Gewiß. Alter ist nicht alles. Aber von den drei Faktoren, die den Charakter eines Volkes vornehmlich bestimmen: Lage, Alter und Dichte, ist Dichte Zivilisations-, Alter Kulturfaktor. Wenn die Kultur eines Volkes nicht so gründlich zerstört wird, daß es von vorne anfangen muß — wie Rußland nach den Tataren, Griechenland nach den Türken, Argentinien nach Rozas, Paraguay nach Francia —, dann schafft historische Erfahrung Weisheit, Gerechtigkeit, Achtung vor dem Rechte des anderen, alles das, was Kultur bildet.

Ist nun Oesterreich ein junges oder ein altes Land? Datiert es von der Gründung der Republik vor vierzig oder gar von der Befreiung von der Fremdherrschaft vor dreizehn Jahren, oder datiert es Jahrhunderte, bis zur Gründung Ostarichis, zurück? Hat es seine geschichtliche Tradition vergessen “~ oder verleugnet es sie? Ist der historische Faden mit seinen Schicksalsknoten und seiner Buntheit in der Zeit, in der-so viele Völker in der Monarchie ein wohnlicheres Haus fanden, als sie es sich selbst bauen konnten, von der Hand der Geschichte 1918 oder 1938 zerrissen worden?

Darauf können nur die Qesterreicher die Antwort geben, und von dieser Antwort hängt Oesterreichs Stellung unter den Völkern und bei den Vereinten Nationen ab. Zu Hause mag der alte Kulturboden Oesterreichs geschrumpft sein, aber er ist nicht verschwunden. Das neue Oesterreich handelt weise, sich durch Männer und Frauen im Auslande vertreten zu lassen, die in diesem alten Kulturboden wurzeln. Wie wohltuend stechen sie von denen mancher anderer Länder abf Wieviel höher stehen sie in der Pyramide der Diplomaten, als Oesterreich in der Pyramide der Staaten, wenn man diese nach Größe und Bedeutung schichtet! Man sollte sie aber öfter hören.

Die Geltung einer Stimme bei den Vereinten Nationen soll nicht davon abhängen, wie viele Menschen sie vertritt, sondern was sie zu sagen hat. Davon, ob sie die historische Erfahrung, daß jedes Unrecht sich einmal rächt und daß heute auch die Mühlen der Geschichte rascher mahlen, so daß man sich im Augenblick der Strafe noch an die Schuld erinnern kann, dazu nützt, um vor Unrecht zu warnen, auch wenn es kurzfristigen und kurzlebigen Gewinn zu versprechen scheint.
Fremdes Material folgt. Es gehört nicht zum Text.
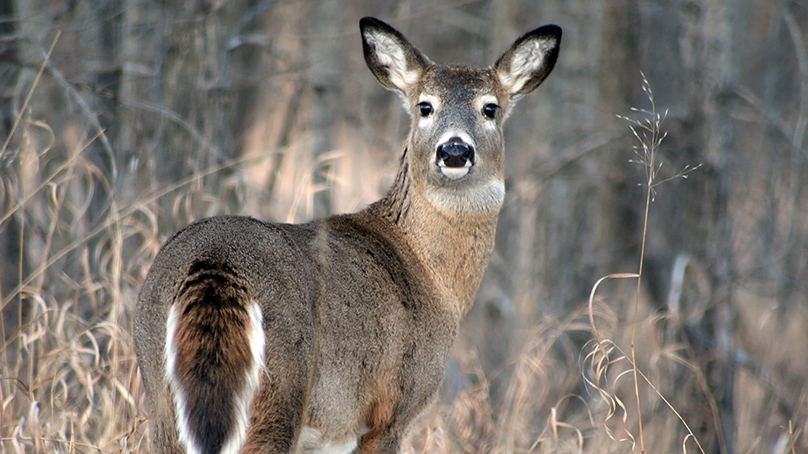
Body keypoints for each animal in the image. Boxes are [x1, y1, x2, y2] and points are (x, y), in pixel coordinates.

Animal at [134, 15, 560, 454]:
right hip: (280, 396)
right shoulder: (392, 409)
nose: (455, 150)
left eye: (490, 108)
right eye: (425, 106)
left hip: (157, 391)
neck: (433, 277)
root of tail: (216, 263)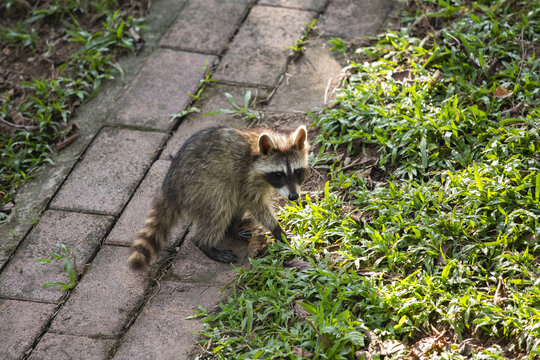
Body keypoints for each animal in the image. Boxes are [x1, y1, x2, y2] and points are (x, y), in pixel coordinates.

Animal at [127, 125, 310, 268]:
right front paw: (277, 229)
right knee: (219, 209)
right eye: (278, 175)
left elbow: (247, 202)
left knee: (234, 202)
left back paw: (232, 229)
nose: (293, 196)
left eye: (297, 172)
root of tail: (170, 184)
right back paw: (205, 244)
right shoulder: (247, 178)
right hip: (202, 187)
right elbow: (257, 206)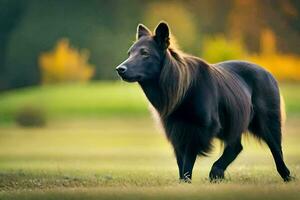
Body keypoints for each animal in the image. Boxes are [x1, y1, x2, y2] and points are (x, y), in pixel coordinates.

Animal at [116, 22, 292, 183]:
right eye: (129, 53)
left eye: (145, 53)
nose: (119, 69)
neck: (182, 88)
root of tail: (269, 73)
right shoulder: (176, 132)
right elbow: (181, 162)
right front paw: (183, 181)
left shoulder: (198, 129)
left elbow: (188, 160)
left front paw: (187, 181)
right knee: (236, 147)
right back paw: (217, 172)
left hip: (268, 123)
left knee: (276, 151)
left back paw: (286, 176)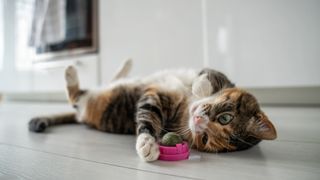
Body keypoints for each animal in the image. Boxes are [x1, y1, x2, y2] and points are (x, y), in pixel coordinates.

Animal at [28, 60, 276, 162]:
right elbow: (211, 74)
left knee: (75, 96)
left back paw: (71, 74)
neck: (187, 104)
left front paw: (147, 144)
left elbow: (147, 117)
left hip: (90, 102)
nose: (198, 121)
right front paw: (200, 85)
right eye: (225, 117)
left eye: (205, 139)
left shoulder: (157, 101)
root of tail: (81, 118)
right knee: (108, 81)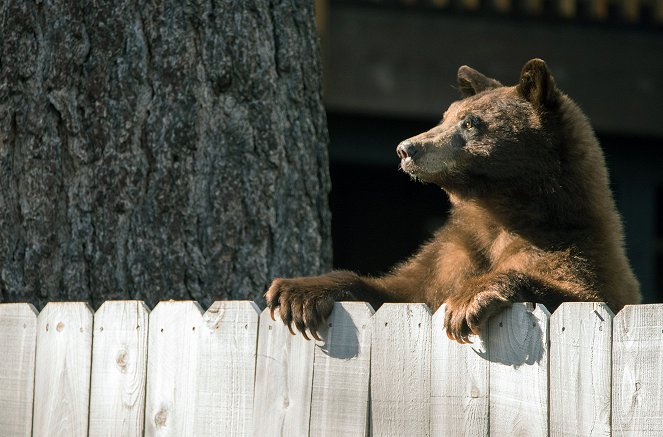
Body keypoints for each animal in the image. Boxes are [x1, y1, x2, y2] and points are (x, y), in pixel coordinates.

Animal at [266, 58, 644, 344]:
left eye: (471, 122)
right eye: (446, 116)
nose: (407, 148)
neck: (499, 212)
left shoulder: (571, 249)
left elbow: (575, 292)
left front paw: (467, 301)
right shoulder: (452, 251)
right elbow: (397, 289)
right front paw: (295, 293)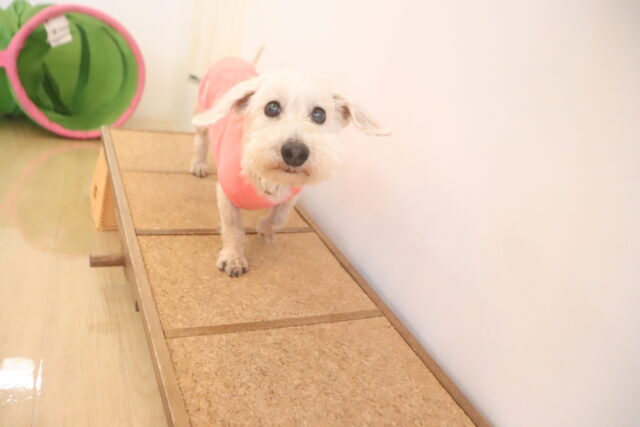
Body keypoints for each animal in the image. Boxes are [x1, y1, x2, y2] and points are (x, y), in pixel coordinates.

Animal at [191, 57, 391, 277]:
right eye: (271, 108)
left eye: (319, 114)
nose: (295, 153)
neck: (270, 178)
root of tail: (232, 59)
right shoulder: (226, 194)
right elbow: (232, 227)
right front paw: (234, 258)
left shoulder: (291, 195)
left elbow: (279, 218)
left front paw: (264, 228)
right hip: (202, 117)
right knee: (201, 141)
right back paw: (199, 165)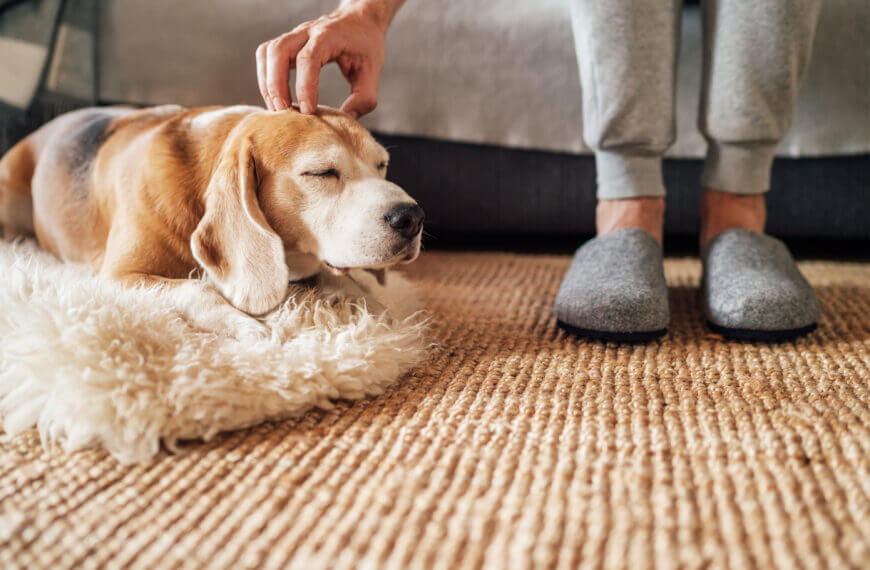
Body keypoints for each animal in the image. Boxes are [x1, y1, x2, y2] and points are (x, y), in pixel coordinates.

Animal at [0, 106, 422, 336]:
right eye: (322, 173)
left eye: (381, 165)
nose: (412, 218)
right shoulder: (118, 275)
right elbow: (196, 289)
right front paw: (244, 325)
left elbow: (345, 282)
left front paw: (377, 309)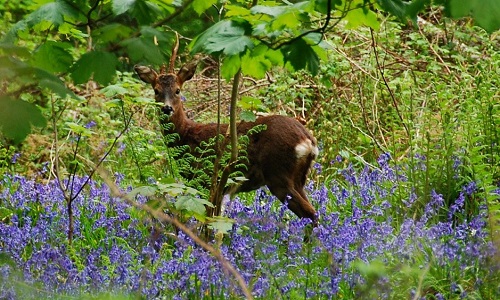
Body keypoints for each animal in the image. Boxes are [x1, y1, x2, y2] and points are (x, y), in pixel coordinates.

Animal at [135, 45, 318, 225]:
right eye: (156, 90)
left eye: (177, 90)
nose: (167, 108)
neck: (187, 135)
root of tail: (308, 141)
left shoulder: (207, 180)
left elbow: (209, 220)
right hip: (299, 178)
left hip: (278, 173)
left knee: (310, 213)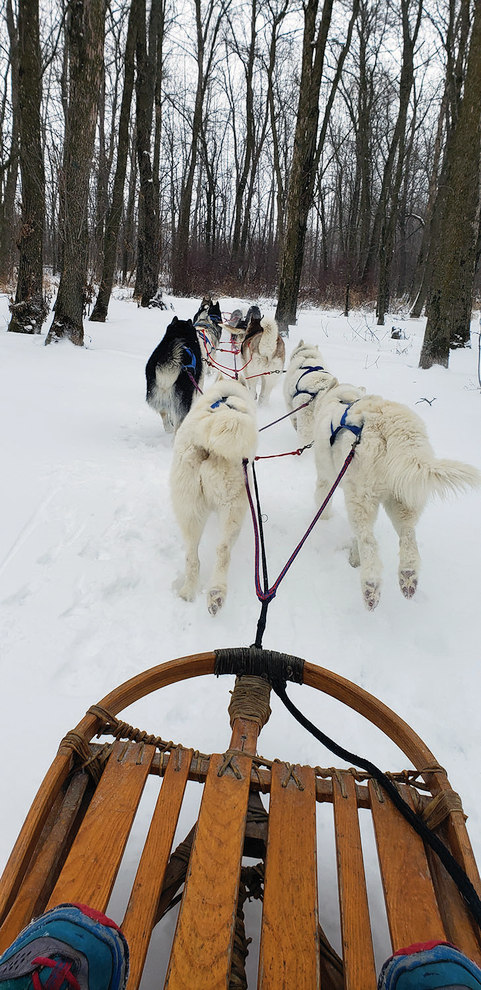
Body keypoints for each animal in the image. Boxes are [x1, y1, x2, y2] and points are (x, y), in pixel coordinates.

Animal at [171, 378, 256, 616]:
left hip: (188, 509)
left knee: (192, 556)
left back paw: (189, 593)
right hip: (233, 508)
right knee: (223, 551)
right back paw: (217, 593)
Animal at [314, 390, 478, 612]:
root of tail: (390, 424)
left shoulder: (326, 479)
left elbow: (323, 505)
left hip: (361, 497)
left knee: (368, 540)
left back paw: (371, 587)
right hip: (403, 494)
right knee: (408, 534)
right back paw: (408, 576)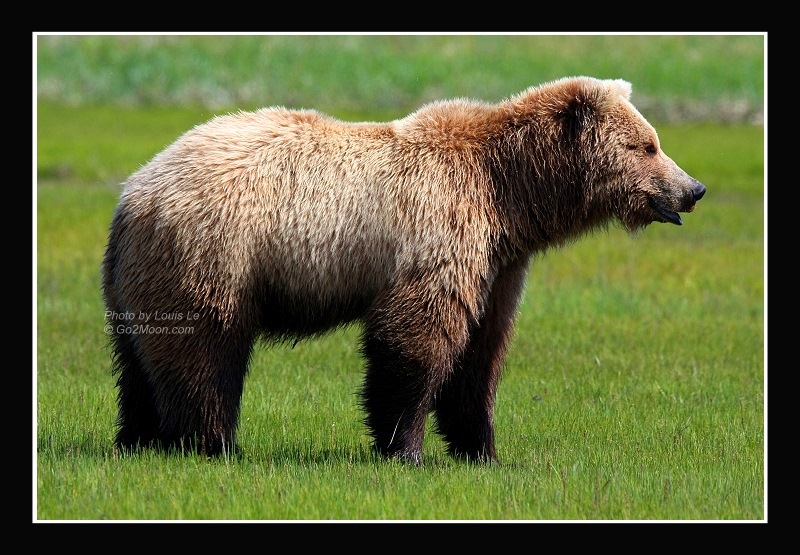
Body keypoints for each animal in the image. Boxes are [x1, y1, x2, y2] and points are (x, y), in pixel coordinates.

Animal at [102, 76, 706, 464]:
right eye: (648, 146)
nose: (693, 189)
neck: (509, 194)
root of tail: (135, 192)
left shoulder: (499, 265)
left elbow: (482, 353)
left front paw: (482, 449)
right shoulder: (438, 234)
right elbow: (416, 341)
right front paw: (405, 449)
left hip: (140, 276)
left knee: (138, 361)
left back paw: (138, 439)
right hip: (216, 253)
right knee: (206, 352)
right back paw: (213, 444)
Ob sie in einem Staatenkreise, in dem nicht Argumente gewogen, sondern Stimmen gezählt werden, immer für den Schwächeren oder den ungerecht Angegriffenen oder den unbillig Geschädigten eintritt, auch wenn er sich nicht der Sympathie und Hilfe der einzelnen Stimmblocks erfreut. Ob man, wenn man sich anschickt, aus vermeintlicher diplomatischer Geschicklichkeit Unrecht zu begehen, gewärtigen muß, daß sich da eine Stimme erheben wird, die die alten Weisheiten: „Ehrlich währt am längsten“, „Du sollst weder morden noch rauben“, „Man muß den Schwachen gegen die Gewalt des Stärkeren schützen“, ohne die ein friedliches Zusammenleben weder von Menschen noch von Völkern möglich ist, ungescheut vertritt.

Ein solches Gewissen der Vereinten Nationen fehlt. Die Mission Oesterreichs hat sich im Zuge der Geschichte öfter gewandelt. Wäre es heute nicht eine schöne Mission des nicht mehr großen, nicht mehr mächtigen Oesterreichs, das Gewissen der Vereinten Nationen zu werden?